With the number of tournaments seemingly capped, Whan said the next five years will focus more on investing in existing events. He would also like to increase the amount of exposure the tour gets outside of the Golf Channel.

“I think you will see a pretty significant rise in our television exposure, I think you will see an increase in our purses, and I think you will see an increase in our attendance and on-site experience for our fans,” he said.

There is evidence of that this year at the par-3 17th hole at Pinnacle, where spectators will notice a different setup.

Since 2013, the LPGA has marketed the hole as the loudest on the tour, where spectators are encouraged to be noisy. Traditionally, the green at 17 during tournament week is loud, with fan favorite and former University of Arkansas All-American Stacy Lewis leading the crowd in a chorus of Hog Calls.

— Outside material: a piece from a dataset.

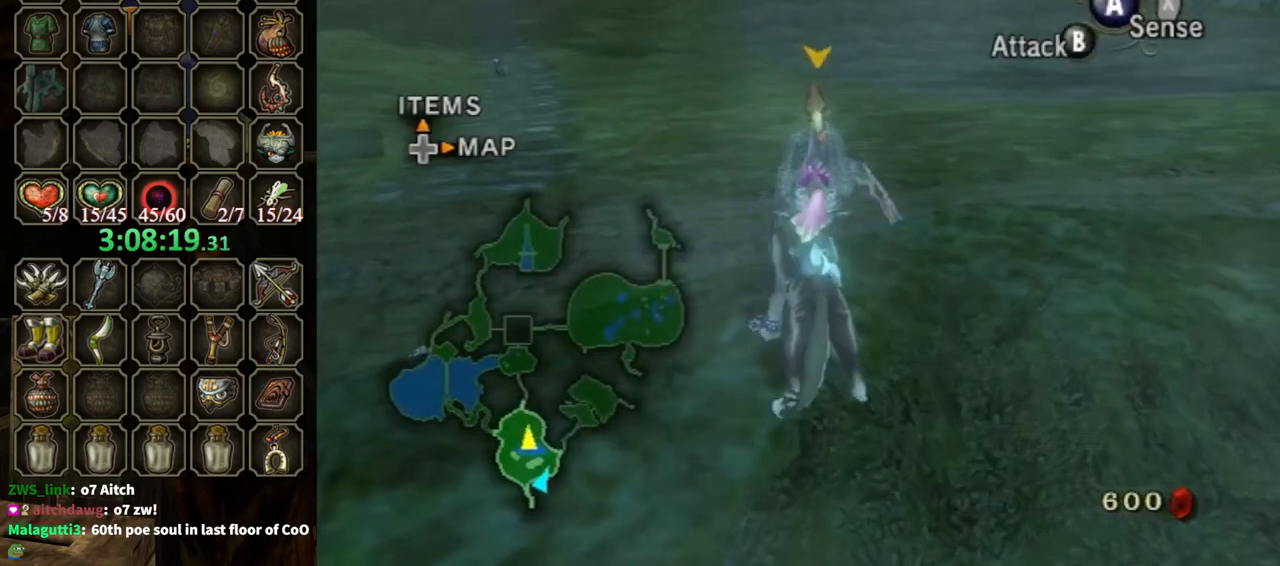
{"buttons": ["L1"], "left_stick": "center", "right_stick": "center", "events": [[300, "L1", "down"], [333, "A", "down"], [400, "A", "up"]]}
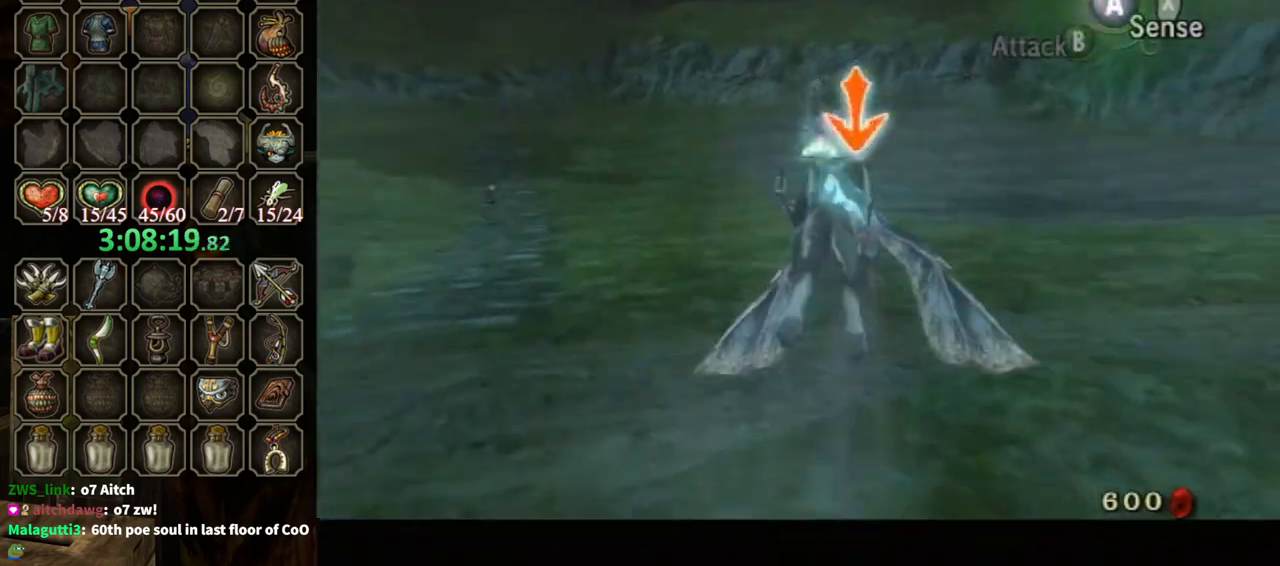
{"buttons": ["L1"], "left_stick": "center", "right_stick": "center", "events": []}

This year, the grandstand buildout has been extended down the fairway toward the tee box to give the hole even more of a larger stadium feel.

Tournament organizers say the buildout is the largest of any hole on the LPGA Tour.

“We don’t have an exact number [of seats], but we know it’s in the thousands,” tournament director Harry Hardy said.

Whan said the tournament has all the ingredients needed to make a successful event — a spectacular golf course, the players are treated top-notch and a slew of strong corporate partners.

“We travel all over the world, and it doesn’t exist every place we go,” he said. “The event is obviously lucrative for the players, but when the [best] players keep showing up year in and year out, it tells you they do the little things right. It’s a can’t-miss tournament.”